Some personality types may not be too worried about investment risk, finding it exciting or interesting. Most of us, however, want to be secure and know that we won’t end up on the streets if the stock market suddenly crashes overnight.
The Warren Buffett Retirement Portfolio
The Warren Buffett Retirement Portfolio is a common investment strategy for retirees which suggests that you invest 90% of your savings into a Standard & Poor’s 500 index fund and the last 10% into government bonds which are short-term. However, this is quite misguided, as a 9/1 ratio of stocks and bonds could see a retiree running out of money over the long term, especially if they maintain their health for many years to come.
On the other hand, if you do opt for a very safe investment approach, you still have to consider how you’re going to make it work. Even if you’re going for a very safe approach, we cannot always predict how the markets will behave, and it can nonetheless be difficult to ascertain and predict your returns. Ultimately, your stocks/bonds ratio could end up being more volatile than you imagined, leaving you with a degree of uncertainty about your investments and their returns.
The T Rowe Price Retirement Income Calculator
Nonetheless, perhaps you should use a tool such as the T Rowe Price Retirement Income Calculator, which will help you to calculate the mix of stocks and bonds that are able to support and help you with varying levels of withdrawals throughout your golden years. Using the calculator, you should be able to determine the stocks/bonds mix which is best for you and your future, leaving you with an acceptable level of risk. Put simply, you need to be able to weather the storm should things go awry on the markets.
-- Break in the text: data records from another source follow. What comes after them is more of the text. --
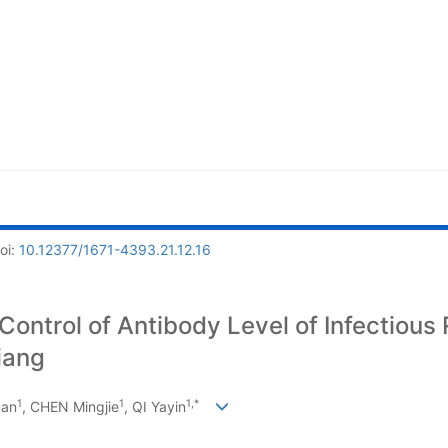
oi:
10.12377/1671-4393.21.12.16
ontrol of Antibody Level of Infectious R
iang
1
1
1,*
uan
, CHEN Mingjie
, QI Yayin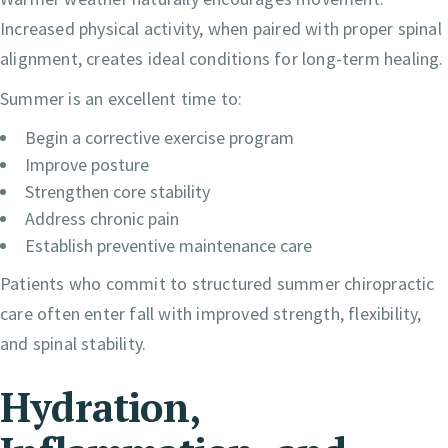
Increased physical activity, when paired with proper spinal
alignment, creates ideal conditions for long-term healing.
Summer is an excellent time to:
Begin a corrective exercise program
Improve posture
Strengthen core stability
Address chronic pain
Establish preventive maintenance care
Patients who commit to structured summer chiropractic
care often enter fall with improved strength, flexibility,
and spinal stability.
Hydration,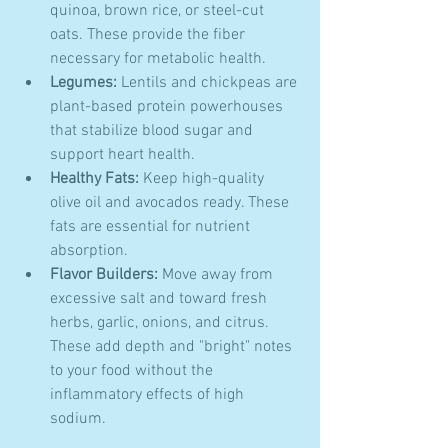
quinoa, brown rice, or steel-cut 
oats. These provide the fiber 
necessary for metabolic health.
Legumes:
 Lentils and chickpeas are 
plant-based protein powerhouses 
that stabilize blood sugar and 
support heart health.
Healthy Fats:
 Keep high-quality 
olive oil and avocados ready. These 
fats are essential for nutrient 
absorption.
Flavor Builders:
 Move away from 
excessive salt and toward fresh 
herbs, garlic, onions, and citrus. 
These add depth and "bright" notes 
to your food without the 
inflammatory effects of high 
sodium.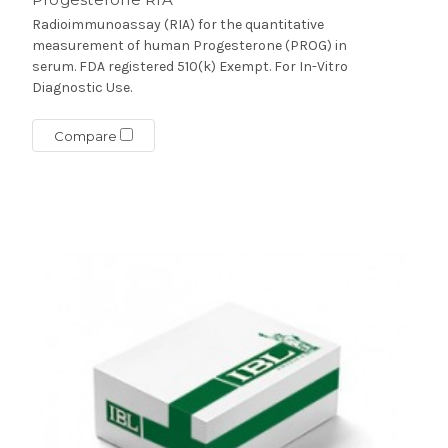
Radioimmunoassay (RIA) for the quantitative
measurement of human Progesterone (PROG) in
serum. FDA registered 510(k) Exempt. For In-Vitro
Diagnostic Use.
Compare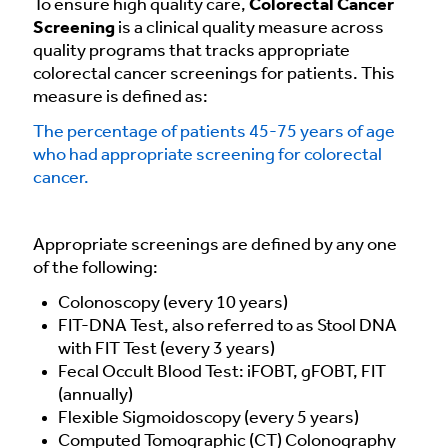
To ensure high quality care,
Colorectal Cancer
Screening
is a clinical quality measure across
quality programs that tracks appropriate
colorectal cancer screenings for patients. This
measure is defined as:
The percentage of patients 45-75 years of age
who had appropriate screening for colorectal
cancer.
Appropriate screenings are defined by any one
of the following:
Colonoscopy (every 10 years)
FIT-DNA Test, also referred to as Stool DNA
with FIT Test (every 3 years)
Fecal Occult Blood Test: iFOBT, gFOBT, FIT
(annually)
Flexible Sigmoidoscopy (every 5 years)
Computed Tomographic (CT) Colonography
Limiting yourself to a reasonable withdrawal rate, for example 3% or 4% initially, allowing room for inflation, you should be able to allocate a diverse range of stocks/bonds which help you to maintain a nest egg for a good 30 years or so. Of course there’s always the fear of running through your savings too soon, especially when you have little income coming your way, but by being savvy, calculating your risks, diversifying your portfolio, and using calculators such as this to help you out, you should be able to prepare your retirement funds effectively.
The bottom line
When coming up with your retirement investment plan, you need to be incredibly flexible. For example, perhaps it may be a good idea to invest more heavily in stocks while still carrying an acceptable level of risk. Or you may for example decide to use a portion of your savings on an immediate or longevity annuity, guaranteeing yourself a form of income in addition to Social Security, thereby giving yourself a safety net if things go awry with the markets… as they often do.